-- WHAT THE EXERCISE ASKS --
From the passage on Edward Eagan, extract the span starting at "Edward Patrick Francis" and ending at "Winter Olympic games.", copying it word for word.
[EXCERPTED PASSAGE]
Edward Patrick Francis Eagan (April 26, 1897 – June 14, 1967) was an American boxer and bobsledder who is notable as being the only person to win a gold medal at both the Summer and Winter Olympic Games in different disciplines. Eagan won his summer gold in boxing and his winter gold in four-man bobsled. Finally, Eagan is one of the few athletes who have competed in both the Summer and Winter Olympic games.

Early life

Eagan was born into a modest family in Denver, Colorado. He graduated from Longmont High School and attended college at Denver University for one year, during which time he won the western middleweight title. During World War I he was an artillery lieutenant and was the middleweight champion of the American Expeditionary Forces. After the war he attended Yale University. In 1919
he won the AAU's heavyweight title. After graduating from Yale in 1921, Eagan attended Harvard Law School and the University of Oxford. In 1923 he won Amateur Boxing Association heavyweight title.

Olympics

Summer Olympics
In 1920, he competed as a boxer at the 1920 Summer Olympics in Antwerp, and won the gold medal in the light-heavyweight division. He also competed at the 1924 Summer Olympics, but this time as a heavyweight. He failed to medal, having lost in the first round to Arthur Clifton (see Boxing at the 1924 Summer Olympics - Men's heavyweight).
[/EXCERPTED PASSAGE]
[MATERIAL SHOWN]
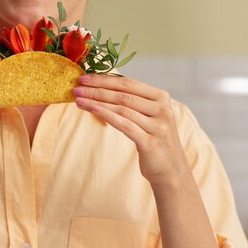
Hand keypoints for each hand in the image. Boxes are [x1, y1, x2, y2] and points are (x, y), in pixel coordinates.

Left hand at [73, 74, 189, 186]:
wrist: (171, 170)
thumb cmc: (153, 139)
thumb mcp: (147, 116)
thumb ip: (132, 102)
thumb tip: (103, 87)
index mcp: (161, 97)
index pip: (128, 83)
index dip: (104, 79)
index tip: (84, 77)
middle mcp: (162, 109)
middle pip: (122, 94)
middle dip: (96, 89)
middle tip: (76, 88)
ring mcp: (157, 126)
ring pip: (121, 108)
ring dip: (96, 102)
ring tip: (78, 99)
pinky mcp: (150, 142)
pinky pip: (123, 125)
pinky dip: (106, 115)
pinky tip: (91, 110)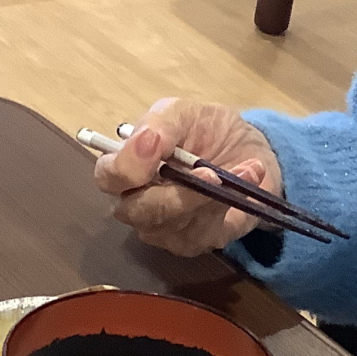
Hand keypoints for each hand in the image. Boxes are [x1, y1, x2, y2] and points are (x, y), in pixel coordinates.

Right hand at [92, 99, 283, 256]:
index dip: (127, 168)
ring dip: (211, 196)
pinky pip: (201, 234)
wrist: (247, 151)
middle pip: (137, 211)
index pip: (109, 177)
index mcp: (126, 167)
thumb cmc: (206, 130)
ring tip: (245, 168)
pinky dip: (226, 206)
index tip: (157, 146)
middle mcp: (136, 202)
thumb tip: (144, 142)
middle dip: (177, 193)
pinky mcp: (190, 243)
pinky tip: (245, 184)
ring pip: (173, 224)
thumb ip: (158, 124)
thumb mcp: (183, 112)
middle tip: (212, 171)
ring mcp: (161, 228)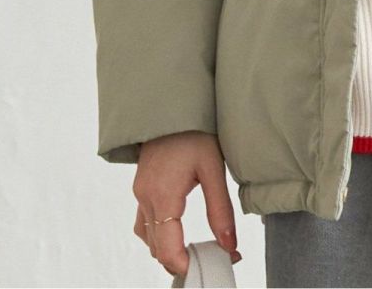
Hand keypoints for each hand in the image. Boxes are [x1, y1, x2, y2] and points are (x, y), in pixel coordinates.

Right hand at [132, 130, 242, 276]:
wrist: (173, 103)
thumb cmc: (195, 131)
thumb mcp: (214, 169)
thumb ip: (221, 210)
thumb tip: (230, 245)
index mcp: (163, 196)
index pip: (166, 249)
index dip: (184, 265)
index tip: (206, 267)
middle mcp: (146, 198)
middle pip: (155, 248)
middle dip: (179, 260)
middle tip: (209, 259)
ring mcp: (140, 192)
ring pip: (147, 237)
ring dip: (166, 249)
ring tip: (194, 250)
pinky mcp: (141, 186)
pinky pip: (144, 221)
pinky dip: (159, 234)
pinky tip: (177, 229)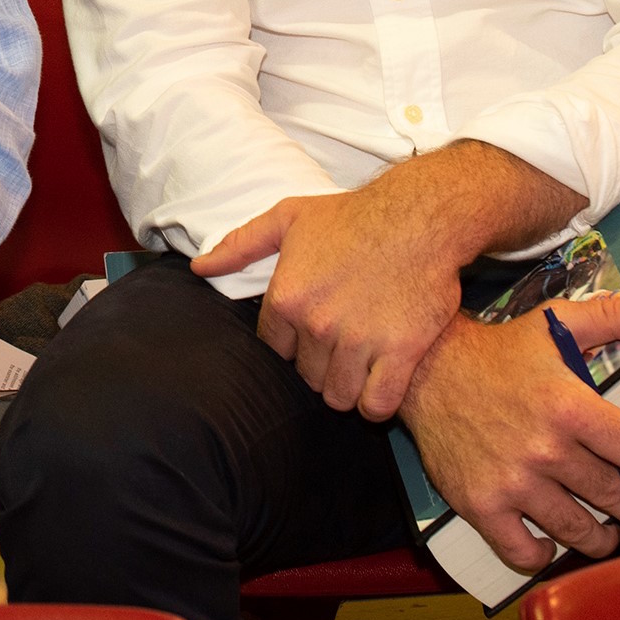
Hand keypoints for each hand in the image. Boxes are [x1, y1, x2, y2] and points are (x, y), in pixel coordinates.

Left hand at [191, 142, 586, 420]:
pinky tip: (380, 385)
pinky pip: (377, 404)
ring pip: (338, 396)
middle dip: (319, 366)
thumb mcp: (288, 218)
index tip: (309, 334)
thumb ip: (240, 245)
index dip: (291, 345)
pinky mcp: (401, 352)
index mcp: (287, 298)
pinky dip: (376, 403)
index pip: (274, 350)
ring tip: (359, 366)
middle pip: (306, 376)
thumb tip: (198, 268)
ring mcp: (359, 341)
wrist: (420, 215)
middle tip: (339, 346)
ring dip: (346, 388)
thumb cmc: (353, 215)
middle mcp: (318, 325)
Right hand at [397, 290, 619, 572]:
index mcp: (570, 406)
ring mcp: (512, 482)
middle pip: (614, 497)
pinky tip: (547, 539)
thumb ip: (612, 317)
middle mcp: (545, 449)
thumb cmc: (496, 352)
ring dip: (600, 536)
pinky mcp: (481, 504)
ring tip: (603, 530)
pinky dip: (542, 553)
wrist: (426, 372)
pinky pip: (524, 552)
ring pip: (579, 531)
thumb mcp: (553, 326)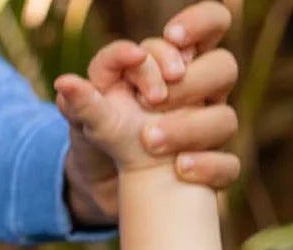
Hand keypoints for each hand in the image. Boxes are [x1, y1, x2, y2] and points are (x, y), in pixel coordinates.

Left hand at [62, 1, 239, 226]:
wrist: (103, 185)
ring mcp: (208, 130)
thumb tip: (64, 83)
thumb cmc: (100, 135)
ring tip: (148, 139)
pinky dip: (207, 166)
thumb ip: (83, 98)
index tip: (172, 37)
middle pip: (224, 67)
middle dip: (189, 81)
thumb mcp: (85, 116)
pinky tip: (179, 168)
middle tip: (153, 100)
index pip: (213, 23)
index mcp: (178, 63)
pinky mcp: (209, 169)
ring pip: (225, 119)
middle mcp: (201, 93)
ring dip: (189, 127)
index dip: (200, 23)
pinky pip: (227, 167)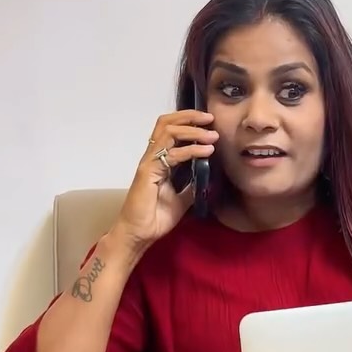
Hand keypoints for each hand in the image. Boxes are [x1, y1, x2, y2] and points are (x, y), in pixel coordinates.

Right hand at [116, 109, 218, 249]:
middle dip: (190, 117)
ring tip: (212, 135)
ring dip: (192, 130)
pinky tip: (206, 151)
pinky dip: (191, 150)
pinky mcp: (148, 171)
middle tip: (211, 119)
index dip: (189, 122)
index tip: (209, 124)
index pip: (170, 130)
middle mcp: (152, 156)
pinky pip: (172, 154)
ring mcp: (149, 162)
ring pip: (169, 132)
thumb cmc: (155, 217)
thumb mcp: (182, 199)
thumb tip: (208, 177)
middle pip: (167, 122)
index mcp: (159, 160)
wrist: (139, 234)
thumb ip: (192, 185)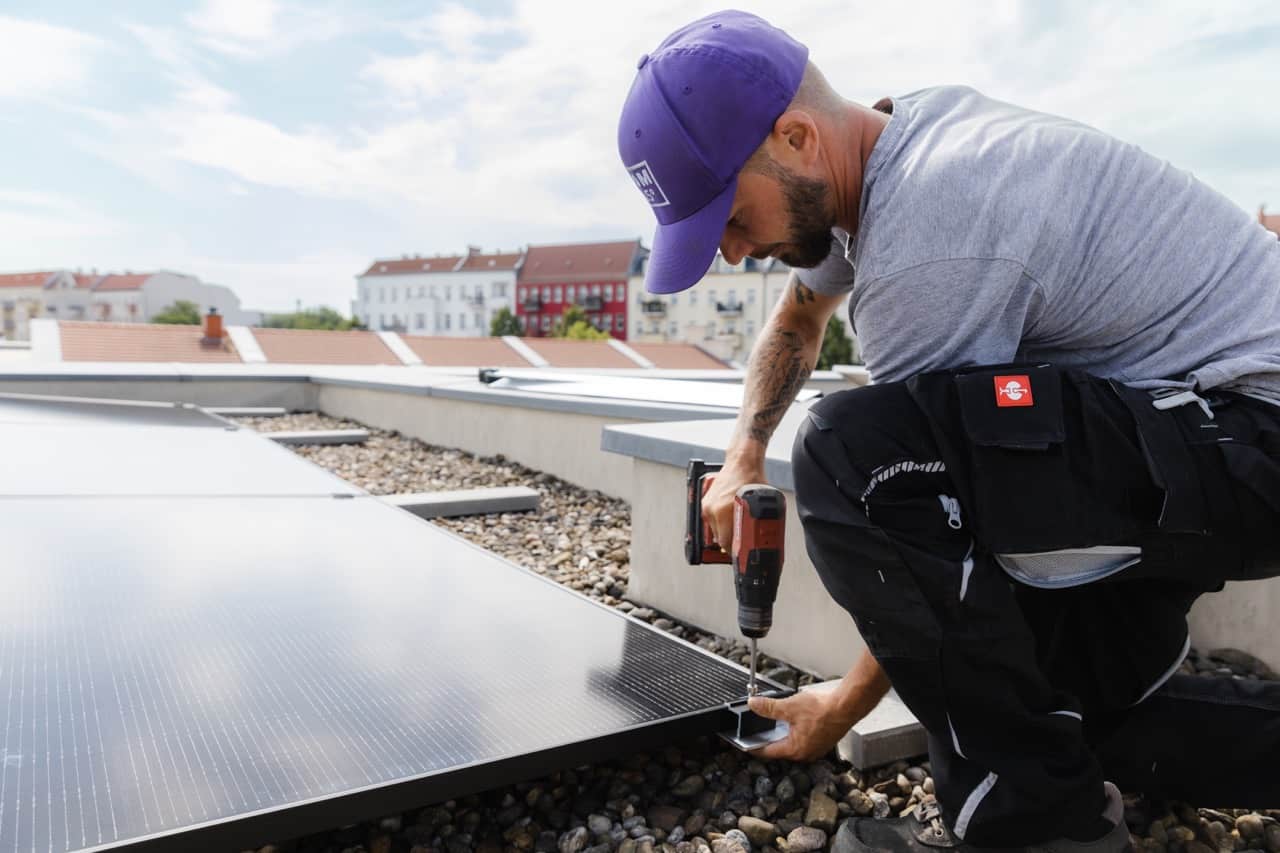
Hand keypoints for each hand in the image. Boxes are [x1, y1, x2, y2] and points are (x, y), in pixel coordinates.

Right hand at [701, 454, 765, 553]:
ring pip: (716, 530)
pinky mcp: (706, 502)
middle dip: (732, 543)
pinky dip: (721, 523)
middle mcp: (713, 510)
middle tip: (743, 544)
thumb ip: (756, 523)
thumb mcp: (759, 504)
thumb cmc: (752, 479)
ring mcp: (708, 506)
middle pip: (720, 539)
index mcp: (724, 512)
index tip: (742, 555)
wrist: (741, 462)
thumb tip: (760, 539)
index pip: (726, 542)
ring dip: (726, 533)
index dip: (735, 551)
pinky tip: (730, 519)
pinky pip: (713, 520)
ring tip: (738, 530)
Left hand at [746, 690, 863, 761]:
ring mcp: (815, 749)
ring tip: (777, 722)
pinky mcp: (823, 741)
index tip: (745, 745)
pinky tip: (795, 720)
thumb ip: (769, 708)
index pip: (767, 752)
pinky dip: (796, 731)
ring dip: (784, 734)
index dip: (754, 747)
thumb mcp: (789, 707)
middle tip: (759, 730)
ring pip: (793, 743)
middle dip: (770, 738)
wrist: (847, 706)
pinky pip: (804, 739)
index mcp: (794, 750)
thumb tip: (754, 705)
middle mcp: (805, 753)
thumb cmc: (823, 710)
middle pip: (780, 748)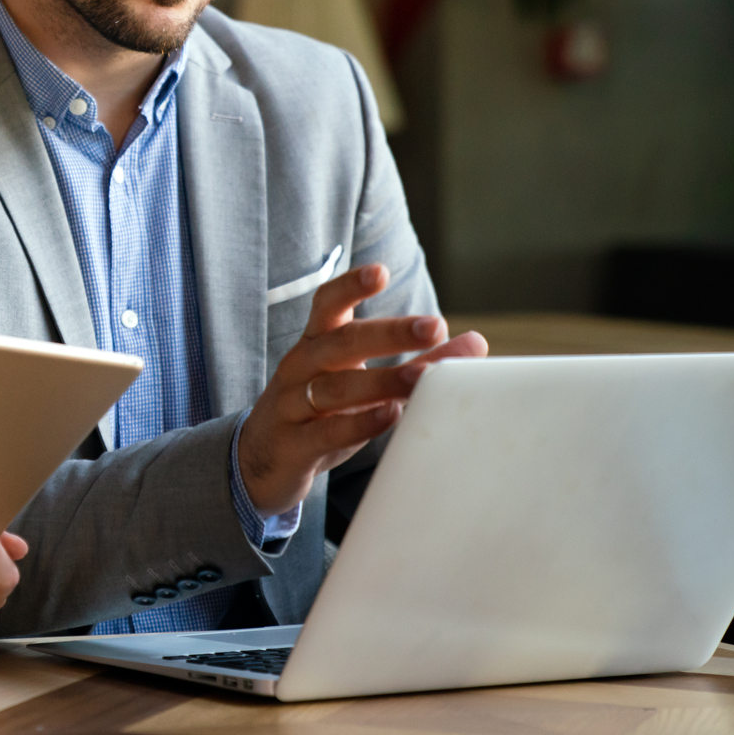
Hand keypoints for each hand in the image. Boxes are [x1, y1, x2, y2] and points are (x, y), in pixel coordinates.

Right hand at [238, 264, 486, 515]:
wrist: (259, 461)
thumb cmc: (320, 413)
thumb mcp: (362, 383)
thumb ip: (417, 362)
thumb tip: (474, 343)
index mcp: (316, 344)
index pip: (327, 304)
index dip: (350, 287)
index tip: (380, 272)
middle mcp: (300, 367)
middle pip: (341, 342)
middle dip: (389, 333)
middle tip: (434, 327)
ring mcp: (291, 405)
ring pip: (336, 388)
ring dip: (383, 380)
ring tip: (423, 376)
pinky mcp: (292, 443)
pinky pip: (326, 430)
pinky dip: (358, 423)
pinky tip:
[/MATERIAL SHOWN]
-- SOLUTION FOR THIS TASK --
Edward Patrick Francis Eagan (April 26, 1897 – June 14, 1967) was an American boxer and bobsledder who is notable as being the only person to win a gold medal at both the Summer and Winter Olympic Games in different disciplines. Eagan won his summer gold in boxing and his winter gold in four-man bobsled. Finally, Eagan is one of the few athletes who have competed in both the Summer and Winter Olympic games.